A new report from the Centers for Disease Control and Prevention warns that the direct medical costs of obesity total about $147 billion a year. That amounts to nine percent of all US medical costs. It’s also over $50 billion more than the annual spending on cancer. In the midst of this national focus on obesity, today we’ll speak to David Kessler, who has spent the last seven years trying to understand how the food industry has changed American eating habits, made certain foods difficult to resist, and helped create the country’s number one public health issue. Watch video below or click here to learn more.

thanks Eternity

 I'm home from work for awhile, with two boys who require "eyes on" every minute! I've been missing DemocracyNow! in the quiet comfort of my office at lunch. but, i will definitely look this up.

I step back and look at what our food industry has become and how what we eat damages us so badly and I just don't understand how people can be so callous to make a dollar. 

That and we have become so detached from what we eat. My boys saw a picture of a cow on the milk carton (we eat organic collectively farmed) and I commented that their milk came from cows.
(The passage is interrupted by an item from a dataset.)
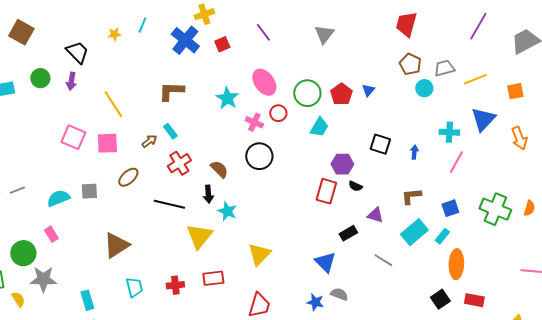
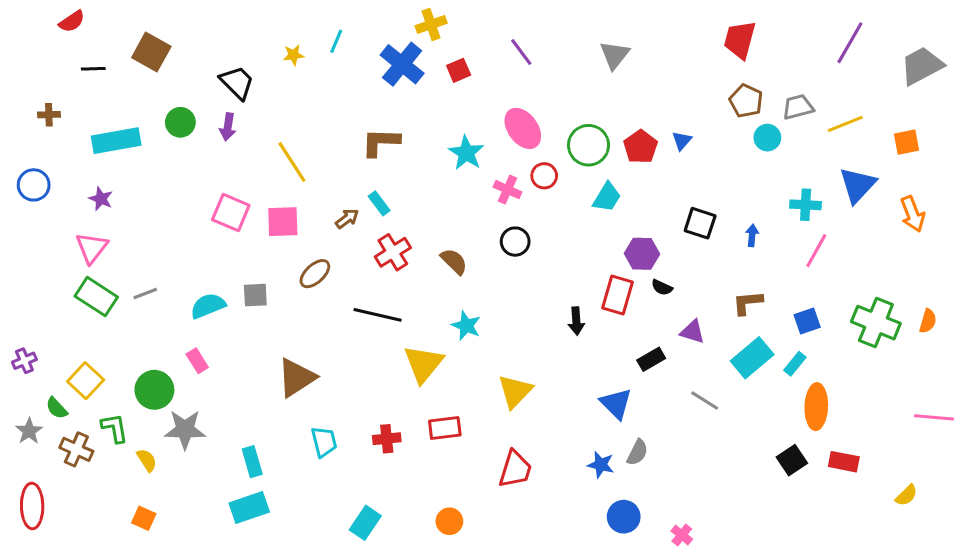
black circle: (259, 156) -> (515, 242), size x0.7
black arrow: (208, 194) -> (576, 321), moved
gray semicircle: (339, 294) -> (637, 452), turned 96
They eeked and said they didn't want that milk!!! god help us.

The human history of ordinary eating

Until Europeans came along, Africans--Asians--Indians, did not (by and large) drink cow's milk.  And even today, a very large percetile of non-Europeans (people of color) are lactose intolerant; having a difficult time digesting milk...myself included.  In otherwords, most of the world's populations lived quite well without dairy farms.  And even amongst Europeans, say 150 years ago, they were not drinking milk and cheese like it was going out of style.

It used to be standard issue for people to have family gardens, providing themselves with their own food supply.  I remember when I was a child, neighbors, relatives and friends were always bringing over foods that they cooked themselves, often times using ingredients straight from their own garden.  This wasn't Pacific-Northwest, snobby gourmet, this was working-class people acting normal.

My how things have changed.

And furthermore, why do we take cancer and stroke seriously in this nation, but turn around and laugh at obesity; treating it like a minor inconvenience or vanity, instead of the lethal weapon that it is?  As testament to this, one of my sisters, age 48, just got forced into semi-retirement because she's so fat she hardly get up a flight of stairs.  Her ankles are often swollen so bad she can hardly walk.  She's on all kinds of medication.  Her joints are shot.  And surprise, surprise, she's diabetic.  Starting next month, instead of being a fully autonymous tax-paying citizen, she'll be come a [partial] tax burden, because she'll start getting an SSI check for obesity related disease.

Social Security at 48?  Yet how many Americans are either in the same boat, or rapidly headed down that road?

But in my family, there are six siblings total, 4 males, 2 females.  All of my brothers, none over 50, have diabetes.  All are horribly obese.

I'm 43.  I don't eat meat.  Though, about once every couple of weeks I might eat a piece of salmon.  I rarely eat dairy.  I walk 3-5 miles per day.   I don't smoke.

Last summer, one of my cousins came to visit.  She saw me standing next to my nephews and thought I was their brother.  When I told her that I was 20+ years older than my nephews, that their mother was my sister, she couldn't believe it.  But I don't think I look THAT young.  Still, appearance is not the issue here.  It's added plus, but what's going on inside the body is really what matters.

Many of us are not to blame for being toxic and obese.  The food industry is immeasurably corrupt.  But we are responsible to change.   Because this, I believe, is a national security threat that deserves the highest level of focus and implementation.

Somehow we have to find a way to turn this thing around.